__WHAT THE EXERCISE ASKS__.
Among the entries below, find every line that contains the string "index", then copy it.

__EXTRACTED RECORDS__.
+++
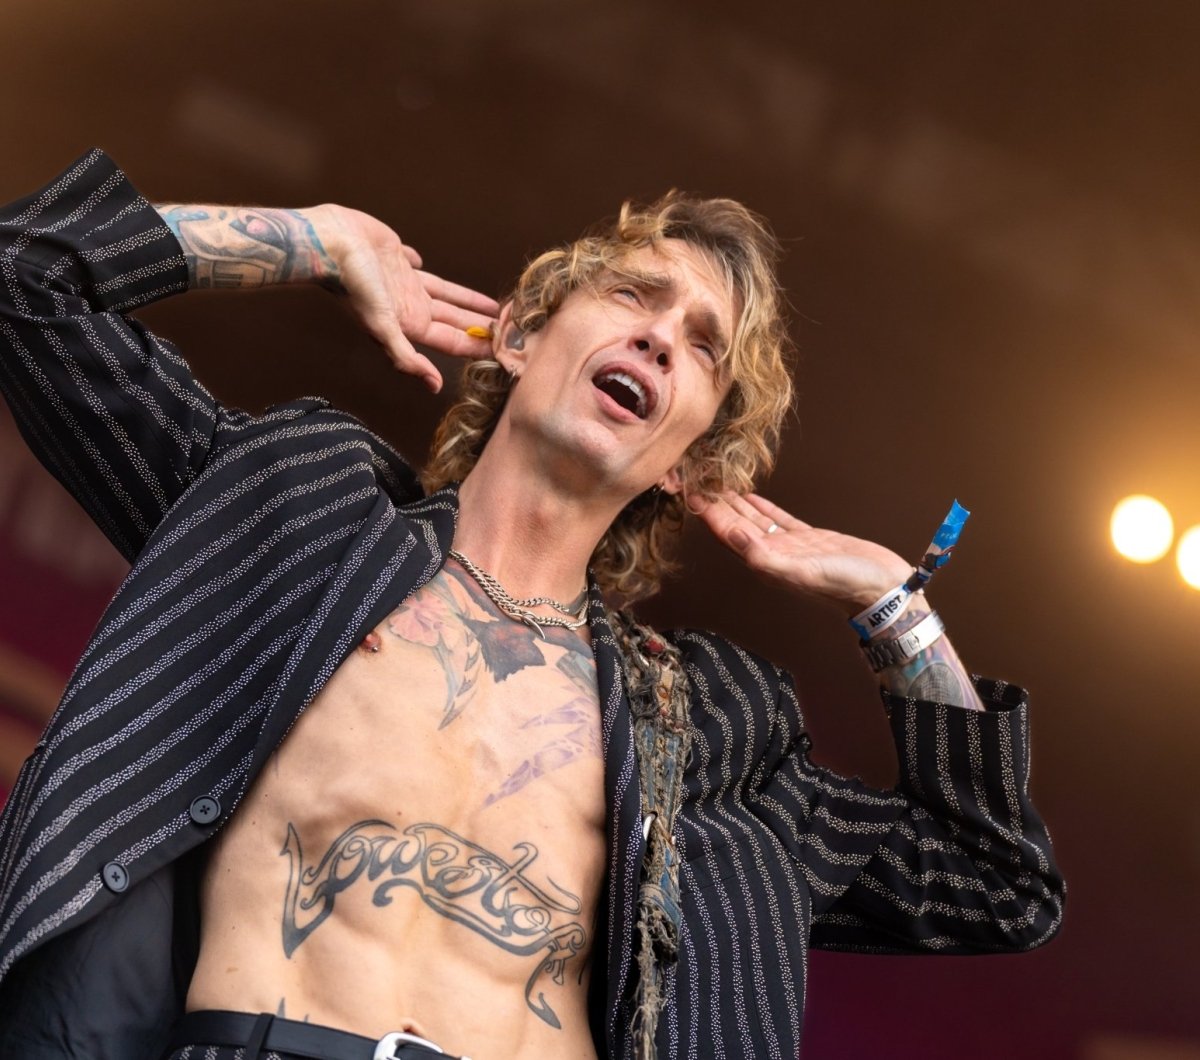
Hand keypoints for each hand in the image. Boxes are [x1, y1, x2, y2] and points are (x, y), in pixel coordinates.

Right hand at [314, 204, 499, 391]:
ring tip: (492, 306)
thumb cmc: (354, 285)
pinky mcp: (395, 257)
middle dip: (480, 326)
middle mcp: (408, 307)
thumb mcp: (383, 326)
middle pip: (454, 320)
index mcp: (409, 324)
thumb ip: (407, 357)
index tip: (504, 349)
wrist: (328, 244)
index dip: (478, 345)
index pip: (453, 341)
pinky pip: (416, 265)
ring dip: (466, 301)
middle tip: (510, 329)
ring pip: (445, 295)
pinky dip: (425, 267)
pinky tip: (429, 265)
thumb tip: (434, 386)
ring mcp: (402, 282)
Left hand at [688, 491, 911, 613]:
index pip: (727, 533)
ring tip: (714, 482)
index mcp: (765, 562)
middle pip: (734, 524)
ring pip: (753, 519)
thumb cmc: (846, 585)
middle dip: (713, 503)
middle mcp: (772, 554)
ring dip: (733, 502)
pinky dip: (761, 505)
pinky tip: (749, 494)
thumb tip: (732, 535)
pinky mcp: (808, 538)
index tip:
+++
__RESPONSE FOR THIS EXERCISE__.
index mcp: (409, 324)
index tip: (504, 349)
index dip: (478, 345)
index pip: (453, 341)
index pip: (727, 533)
index mcp: (765, 562)
index tip:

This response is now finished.